The Wahoo Bobcat
- First edition
- Author: Joseph Wharton Lippincott
- Illustrator: Paul Bransom
- Language: English
- Genre: Children's literature
- Publisher: J. B. Lippincott & Co., Philadelphia, Pennsylvania
- Publication date: 1950
- Publication place: United States
- Media type: Print

= The Wahoo Bobcat =

American children's book

The Wahoo Bobcat is a children's book written by publisher and naturalist Joseph Wharton Lippincott and illustrated by Paul Bransom, and first published by J. B. Lippincott & Co. in 1950. Lippincott wrote 17 books about animals and nature. He wrote two books set in Florida, one of which was The Wahoo Bobcat.

==Plot==
The Wahoo bobcat is the largest bobcat in the Florida water prairie wilderness. A nine-year-old boy and the bobcat establish a friendship that endures through seasons of drought, dangers such as wildfire, floods, panthers and more.

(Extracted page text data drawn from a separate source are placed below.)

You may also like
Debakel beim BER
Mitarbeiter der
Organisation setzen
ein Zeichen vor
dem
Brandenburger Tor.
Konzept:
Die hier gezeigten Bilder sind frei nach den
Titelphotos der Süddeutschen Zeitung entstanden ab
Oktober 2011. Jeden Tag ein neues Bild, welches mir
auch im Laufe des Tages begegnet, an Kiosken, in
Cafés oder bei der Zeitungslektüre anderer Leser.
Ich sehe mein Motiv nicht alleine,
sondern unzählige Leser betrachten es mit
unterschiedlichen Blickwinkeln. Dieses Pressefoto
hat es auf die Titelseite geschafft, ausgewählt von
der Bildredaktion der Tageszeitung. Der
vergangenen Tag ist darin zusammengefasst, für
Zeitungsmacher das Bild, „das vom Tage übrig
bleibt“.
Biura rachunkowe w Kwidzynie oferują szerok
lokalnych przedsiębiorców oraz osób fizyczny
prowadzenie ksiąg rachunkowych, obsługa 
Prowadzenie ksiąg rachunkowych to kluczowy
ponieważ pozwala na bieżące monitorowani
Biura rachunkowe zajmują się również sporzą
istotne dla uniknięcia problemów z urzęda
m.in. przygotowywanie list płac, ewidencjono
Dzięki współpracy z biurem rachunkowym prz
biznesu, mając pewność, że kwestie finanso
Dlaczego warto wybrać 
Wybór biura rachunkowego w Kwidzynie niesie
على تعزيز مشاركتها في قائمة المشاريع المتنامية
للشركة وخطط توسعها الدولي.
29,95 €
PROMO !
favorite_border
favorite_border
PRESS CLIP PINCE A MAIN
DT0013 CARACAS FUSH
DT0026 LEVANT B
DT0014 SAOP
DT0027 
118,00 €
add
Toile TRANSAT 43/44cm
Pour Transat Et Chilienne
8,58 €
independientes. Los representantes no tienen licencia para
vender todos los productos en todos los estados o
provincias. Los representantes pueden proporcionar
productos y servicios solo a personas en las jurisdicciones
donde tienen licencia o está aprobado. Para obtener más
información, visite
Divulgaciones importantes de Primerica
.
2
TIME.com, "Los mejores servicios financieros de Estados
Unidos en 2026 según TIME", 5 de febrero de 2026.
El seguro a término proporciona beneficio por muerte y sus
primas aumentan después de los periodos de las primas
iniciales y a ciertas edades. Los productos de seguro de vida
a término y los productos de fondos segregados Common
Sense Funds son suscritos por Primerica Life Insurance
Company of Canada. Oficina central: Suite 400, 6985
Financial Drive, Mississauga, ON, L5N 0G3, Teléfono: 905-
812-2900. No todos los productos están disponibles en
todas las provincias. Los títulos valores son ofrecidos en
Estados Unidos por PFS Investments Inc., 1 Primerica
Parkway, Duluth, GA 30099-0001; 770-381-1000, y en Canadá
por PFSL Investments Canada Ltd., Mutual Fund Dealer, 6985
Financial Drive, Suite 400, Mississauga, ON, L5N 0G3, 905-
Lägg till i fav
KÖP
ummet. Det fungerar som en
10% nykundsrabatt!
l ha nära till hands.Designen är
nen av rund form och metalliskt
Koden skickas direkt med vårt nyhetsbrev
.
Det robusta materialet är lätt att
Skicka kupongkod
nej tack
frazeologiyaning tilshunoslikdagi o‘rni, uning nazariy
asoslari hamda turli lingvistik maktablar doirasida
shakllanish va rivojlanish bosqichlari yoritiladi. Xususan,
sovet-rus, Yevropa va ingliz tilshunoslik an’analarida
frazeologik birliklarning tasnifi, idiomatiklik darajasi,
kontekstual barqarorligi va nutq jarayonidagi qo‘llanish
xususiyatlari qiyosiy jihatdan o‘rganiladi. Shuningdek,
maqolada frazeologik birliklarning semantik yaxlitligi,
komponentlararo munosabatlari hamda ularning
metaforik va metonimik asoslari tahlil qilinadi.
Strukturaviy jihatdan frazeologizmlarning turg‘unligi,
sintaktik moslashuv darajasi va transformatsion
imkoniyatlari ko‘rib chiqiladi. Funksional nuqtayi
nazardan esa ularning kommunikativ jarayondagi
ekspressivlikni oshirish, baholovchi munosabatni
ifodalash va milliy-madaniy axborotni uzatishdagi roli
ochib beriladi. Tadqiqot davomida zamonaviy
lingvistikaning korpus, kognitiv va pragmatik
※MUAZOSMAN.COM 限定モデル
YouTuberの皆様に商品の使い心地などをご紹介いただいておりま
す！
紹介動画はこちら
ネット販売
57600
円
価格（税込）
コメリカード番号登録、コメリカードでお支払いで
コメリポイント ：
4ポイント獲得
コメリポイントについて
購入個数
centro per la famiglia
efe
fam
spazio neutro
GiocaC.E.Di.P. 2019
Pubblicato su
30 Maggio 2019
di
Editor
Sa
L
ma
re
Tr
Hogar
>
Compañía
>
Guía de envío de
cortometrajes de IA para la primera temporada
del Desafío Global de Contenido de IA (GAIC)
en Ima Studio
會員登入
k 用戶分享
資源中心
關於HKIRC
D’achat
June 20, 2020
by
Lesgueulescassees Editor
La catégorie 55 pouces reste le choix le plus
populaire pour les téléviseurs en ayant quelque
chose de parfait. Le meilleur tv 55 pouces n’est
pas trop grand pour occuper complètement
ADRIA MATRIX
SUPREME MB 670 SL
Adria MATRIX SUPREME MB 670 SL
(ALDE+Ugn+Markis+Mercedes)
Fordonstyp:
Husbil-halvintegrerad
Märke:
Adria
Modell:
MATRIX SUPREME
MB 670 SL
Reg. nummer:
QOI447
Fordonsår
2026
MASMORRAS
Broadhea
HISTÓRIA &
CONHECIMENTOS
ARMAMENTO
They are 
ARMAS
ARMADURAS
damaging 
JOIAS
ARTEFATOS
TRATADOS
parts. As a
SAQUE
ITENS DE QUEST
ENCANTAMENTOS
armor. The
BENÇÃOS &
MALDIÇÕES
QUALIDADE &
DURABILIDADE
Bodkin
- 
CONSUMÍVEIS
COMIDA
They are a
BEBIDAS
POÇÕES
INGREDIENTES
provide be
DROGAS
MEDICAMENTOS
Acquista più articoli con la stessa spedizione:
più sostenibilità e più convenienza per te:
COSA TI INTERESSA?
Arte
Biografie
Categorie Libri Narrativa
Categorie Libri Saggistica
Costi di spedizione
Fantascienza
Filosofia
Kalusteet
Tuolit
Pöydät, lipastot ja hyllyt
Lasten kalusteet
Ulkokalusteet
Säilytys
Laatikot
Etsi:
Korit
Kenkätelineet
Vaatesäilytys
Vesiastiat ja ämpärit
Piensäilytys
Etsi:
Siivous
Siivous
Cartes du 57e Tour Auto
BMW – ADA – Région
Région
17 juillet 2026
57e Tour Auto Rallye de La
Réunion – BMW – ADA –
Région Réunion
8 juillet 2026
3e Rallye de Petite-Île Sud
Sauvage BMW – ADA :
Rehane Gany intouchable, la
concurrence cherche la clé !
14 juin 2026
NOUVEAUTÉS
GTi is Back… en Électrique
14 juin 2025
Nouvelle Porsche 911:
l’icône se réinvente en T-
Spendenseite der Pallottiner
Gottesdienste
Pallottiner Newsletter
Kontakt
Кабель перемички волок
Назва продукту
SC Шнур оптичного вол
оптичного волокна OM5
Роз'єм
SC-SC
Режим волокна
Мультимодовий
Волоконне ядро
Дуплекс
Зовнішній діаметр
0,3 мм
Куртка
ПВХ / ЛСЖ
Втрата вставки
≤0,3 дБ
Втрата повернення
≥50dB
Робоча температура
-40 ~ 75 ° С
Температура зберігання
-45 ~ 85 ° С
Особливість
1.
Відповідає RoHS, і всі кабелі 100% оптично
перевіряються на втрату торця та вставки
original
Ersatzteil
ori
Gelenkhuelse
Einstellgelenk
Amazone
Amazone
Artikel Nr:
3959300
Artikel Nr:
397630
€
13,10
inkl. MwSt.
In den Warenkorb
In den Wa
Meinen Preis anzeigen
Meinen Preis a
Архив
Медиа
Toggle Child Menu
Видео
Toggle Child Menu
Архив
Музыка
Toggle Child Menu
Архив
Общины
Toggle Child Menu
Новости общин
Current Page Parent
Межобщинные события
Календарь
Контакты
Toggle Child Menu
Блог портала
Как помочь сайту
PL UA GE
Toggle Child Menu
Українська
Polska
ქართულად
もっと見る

However, an overarching threat throughout the book is the hunting of the cat by men and dogs in the Florida swamp.

==Reception==
In a 1950 book review, Kirkus Reviews called the book "An appealing, authentic and unusual story of life in the Florida water prairie wilderness... Very little has been done with the life and habits of the bobcat, and the author's picture of the sleek, tough creature together with glimpses of the strange, violent life of the wilderness, makes an exciting and vivid book." The Quarterly Review of Biology wrote, "In telling his story of the bobcat's friendship with a backwoods boy, Joseph W. Lippincott gives an excellent portrayal of the swamp lands, their wildlife inhabitants, and the forces of nature which come into play to make the lives of the animals and the existence of man precarious and tenuous indeed."

==Adaptation==
In 1963, Walt Disney's Wonderful World of Color broadcast a dramatized version.